#### Data
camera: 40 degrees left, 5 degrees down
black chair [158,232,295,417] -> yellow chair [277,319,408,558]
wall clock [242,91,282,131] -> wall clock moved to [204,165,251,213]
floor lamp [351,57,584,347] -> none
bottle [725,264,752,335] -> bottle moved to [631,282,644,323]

#### Your goal
Repeat the line containing "floor lamp [351,57,584,347] -> none" and all subsequent lines through the final line of the data, exactly and with no others.

#### Exercise result
floor lamp [351,57,584,347] -> none
bottle [725,264,752,335] -> bottle moved to [631,282,644,323]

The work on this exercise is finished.